Species-wide whole genome sequencing reveals historical global spread and recent local persistence in Shigella flexneri

Scientific Fields
Diseases
Organisms
Applications
Technique

Published in eLife - 04 Aug 2015

Connor TR, Barker CR, Baker KS, Weill FX, Talukder KA, Smith AM, Baker S, Gouali M, Pham Thanh D, Jahan Azmi I, Dias da Silveira W, Semmler T, Wieler LH, Jenkins C, Cravioto A, Faruque SM, Parkhill J, Wook Kim D, Keddy KH, Thomson NR

Link to Pubmed [PMID] – 26238191

Elife 2015;4:e07335

Shigella flexneri is the most common cause of bacterial dysentery in low-income countries. Despite this, S. flexneri remains largely unexplored from a genomic standpoint and is still described using a vocabulary based on serotyping reactions developed over half-a-century ago.

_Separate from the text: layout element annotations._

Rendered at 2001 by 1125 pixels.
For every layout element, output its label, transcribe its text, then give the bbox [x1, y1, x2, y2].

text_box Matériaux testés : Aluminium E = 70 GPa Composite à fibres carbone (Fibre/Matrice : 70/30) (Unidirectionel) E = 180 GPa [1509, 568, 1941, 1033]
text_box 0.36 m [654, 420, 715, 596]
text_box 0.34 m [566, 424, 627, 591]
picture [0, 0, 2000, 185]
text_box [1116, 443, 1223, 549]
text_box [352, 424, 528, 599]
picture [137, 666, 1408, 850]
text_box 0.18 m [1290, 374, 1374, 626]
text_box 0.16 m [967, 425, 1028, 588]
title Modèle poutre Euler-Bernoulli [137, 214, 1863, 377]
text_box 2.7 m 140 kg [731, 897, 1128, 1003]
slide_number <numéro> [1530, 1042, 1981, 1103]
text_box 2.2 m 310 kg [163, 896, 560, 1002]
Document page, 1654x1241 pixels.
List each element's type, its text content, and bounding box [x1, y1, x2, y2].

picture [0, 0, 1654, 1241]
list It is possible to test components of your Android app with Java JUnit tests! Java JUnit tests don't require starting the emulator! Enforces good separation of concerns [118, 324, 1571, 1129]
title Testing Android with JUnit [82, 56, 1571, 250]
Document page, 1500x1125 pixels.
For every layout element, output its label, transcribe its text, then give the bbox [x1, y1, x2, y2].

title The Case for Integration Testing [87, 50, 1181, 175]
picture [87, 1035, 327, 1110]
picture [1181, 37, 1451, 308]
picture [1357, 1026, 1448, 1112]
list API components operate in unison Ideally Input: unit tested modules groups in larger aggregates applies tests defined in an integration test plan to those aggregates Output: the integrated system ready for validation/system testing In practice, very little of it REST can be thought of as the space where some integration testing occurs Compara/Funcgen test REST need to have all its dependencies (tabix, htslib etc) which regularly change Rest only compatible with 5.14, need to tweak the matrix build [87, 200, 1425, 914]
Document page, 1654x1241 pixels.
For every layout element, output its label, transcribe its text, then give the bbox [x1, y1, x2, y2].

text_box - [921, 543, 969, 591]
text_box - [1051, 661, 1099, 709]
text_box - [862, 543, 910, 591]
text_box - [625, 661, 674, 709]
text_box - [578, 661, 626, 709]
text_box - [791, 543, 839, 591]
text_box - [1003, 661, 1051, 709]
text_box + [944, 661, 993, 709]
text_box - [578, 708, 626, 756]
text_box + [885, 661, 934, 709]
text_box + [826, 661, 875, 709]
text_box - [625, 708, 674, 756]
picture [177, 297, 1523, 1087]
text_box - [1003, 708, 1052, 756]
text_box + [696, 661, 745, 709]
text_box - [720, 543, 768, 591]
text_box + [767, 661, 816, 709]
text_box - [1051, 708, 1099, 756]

Here we combine whole genome sequencing with geographical and temporal data to examine the natural history of the species. Our analysis subdivides S. flexneri into seven phylogenetic groups (PGs); each containing two-or-more serotypes and characterised by distinct virulence gene complement and geographic range. Within the S. flexneri PGs we identify geographically restricted sub-lineages that appear to have persistently colonised regions for many decades to over 100 years. Although we found abundant evidence of antimicrobial resistance (AMR) determinant acquisition, our dataset shows no evidence of subsequent intercontinental spread of antimicrobial resistant strains. The pattern of colonisation and AMR gene acquisition suggest that S. flexneri has a distinct life-cycle involving local persistence.